Prévisions révisées sur la demande mondiale en pétrole

La demande de brut doit chuter cette année à 91,9 millions de barils par jour (mb/j), soit 140 000 mb/j de moins que prévu.
Photo: John Woods La Presse canadienne La demande de brut doit chuter cette année à 91,9 millions de barils par jour (mb/j), soit 140 000 mb/j de moins que prévu.

L’Agence internationale de l’énergie (AIE) a abaissé jeudi ses prévisions de la demande mondiale de pétrole pour 2020 et 2021 en raison de la faiblesse persistante du secteur des transports, notamment aérien, avec la crise sanitaire.

La demande de brut doit chuter cette année à 91,9 millions de barils par jour (mb/j), soit 140 000 mb/j de moins que prévu jusqu’alors, avant de rebondir à 97,1 mb/j l’an prochain, soit 240 000 de moins que prévu.

« Les secteurs du transport aérien et terrestre, qui constituent tous deux des composantes essentielles de la consommation de pétrole, continuent à connaître des difficultés », note l’AIE dans son rapport mensuel sur le pétrole.

L’agence basée à Paris, qui conseille des pays développés sur leur politique énergétique, explique en particulier avoir revu à la baisse ses perspectives pour l’an prochain, car « le secteur aérien va probablement mettre plus longtemps à se remettre ».

La pandémie de COVID-19 a en effet mis quasi à l’arrêt le trafic aérien, qui reprend maintenant très doucement.

Selon des statistiques citées par l’AIE, le trafic mondial était ainsi en juillet encore en baisse des deux tiers par rapport à la normale, après –75 % en juin et –79 % en mai.

« Les voyages d’affaires vont rester très réduits à l’échelle mondiale tant qu’un vaccin ne sera pas trouvé, tandis que les voyages de loisirs seront essentiellement limités aux vols intérieurs et court-courriers », estime l’AIE.

Ces difficultés dans les transports et la chute de l’activité en général avaient conduit l’AIE à anticiper un effondrement historique de la demande de brut cette année. Elle doit rebondir l’an prochain, sans toutefois revenir au niveau de 2019.

Face à cette situation, les pays producteurs ont fini par ajuster l’offre de brut pour soutenir des cours qui se sont effondrés avec la crise et se sont désormais stabilisés.

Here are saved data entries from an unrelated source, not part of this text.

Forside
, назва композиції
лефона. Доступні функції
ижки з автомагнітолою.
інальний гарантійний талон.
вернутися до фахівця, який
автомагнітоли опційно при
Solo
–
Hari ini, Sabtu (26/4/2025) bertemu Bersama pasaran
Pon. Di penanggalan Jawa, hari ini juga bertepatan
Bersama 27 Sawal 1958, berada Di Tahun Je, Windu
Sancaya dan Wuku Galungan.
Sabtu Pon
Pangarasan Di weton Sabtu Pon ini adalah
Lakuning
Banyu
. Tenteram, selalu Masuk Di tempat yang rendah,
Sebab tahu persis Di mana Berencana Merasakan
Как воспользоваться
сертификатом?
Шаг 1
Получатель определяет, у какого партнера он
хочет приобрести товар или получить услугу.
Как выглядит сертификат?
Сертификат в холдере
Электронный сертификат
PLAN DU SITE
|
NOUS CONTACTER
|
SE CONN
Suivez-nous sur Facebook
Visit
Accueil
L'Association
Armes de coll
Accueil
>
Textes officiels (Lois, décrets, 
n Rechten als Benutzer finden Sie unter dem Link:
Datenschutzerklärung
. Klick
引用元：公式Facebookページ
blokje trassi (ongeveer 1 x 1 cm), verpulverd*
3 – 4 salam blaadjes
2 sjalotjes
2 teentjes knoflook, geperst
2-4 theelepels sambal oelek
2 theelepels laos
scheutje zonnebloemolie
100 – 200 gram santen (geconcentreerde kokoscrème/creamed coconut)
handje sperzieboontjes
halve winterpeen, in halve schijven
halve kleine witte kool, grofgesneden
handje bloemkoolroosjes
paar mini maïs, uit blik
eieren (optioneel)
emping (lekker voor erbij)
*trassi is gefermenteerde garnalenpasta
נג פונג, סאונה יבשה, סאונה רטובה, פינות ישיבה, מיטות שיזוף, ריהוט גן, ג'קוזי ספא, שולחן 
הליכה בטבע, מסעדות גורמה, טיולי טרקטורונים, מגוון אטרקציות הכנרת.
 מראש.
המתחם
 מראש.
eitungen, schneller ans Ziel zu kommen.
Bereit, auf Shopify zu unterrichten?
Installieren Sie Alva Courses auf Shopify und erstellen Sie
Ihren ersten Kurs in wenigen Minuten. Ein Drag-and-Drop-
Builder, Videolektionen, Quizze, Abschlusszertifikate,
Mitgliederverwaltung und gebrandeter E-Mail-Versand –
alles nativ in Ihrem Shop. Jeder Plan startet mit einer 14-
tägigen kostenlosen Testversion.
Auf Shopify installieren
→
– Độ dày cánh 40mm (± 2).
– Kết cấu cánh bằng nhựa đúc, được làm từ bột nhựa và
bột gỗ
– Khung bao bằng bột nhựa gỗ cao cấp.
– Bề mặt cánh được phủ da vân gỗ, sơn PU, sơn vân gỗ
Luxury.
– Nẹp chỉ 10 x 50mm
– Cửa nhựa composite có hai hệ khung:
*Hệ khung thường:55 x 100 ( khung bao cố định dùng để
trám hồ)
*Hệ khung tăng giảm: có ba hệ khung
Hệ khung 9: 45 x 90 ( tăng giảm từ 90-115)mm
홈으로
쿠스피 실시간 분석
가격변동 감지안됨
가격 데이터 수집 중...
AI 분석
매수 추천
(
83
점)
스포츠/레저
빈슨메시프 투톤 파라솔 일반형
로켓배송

La production est toutefois repartie à la hausse en juillet, note l’AIE. L’Organisation des pays exportateurs de pétrole (OPEP) avait ainsi indiqué mercredi avoir plus pompé le mois dernier, notamment l’Arabie saoudite.

« L’incertitude actuelle concernant la demande, à cause de la COVID-19, avec la possibilité d’une production en hausse, signifie que le rééquilibrage du marché reste délicat », met en garde l’AIE.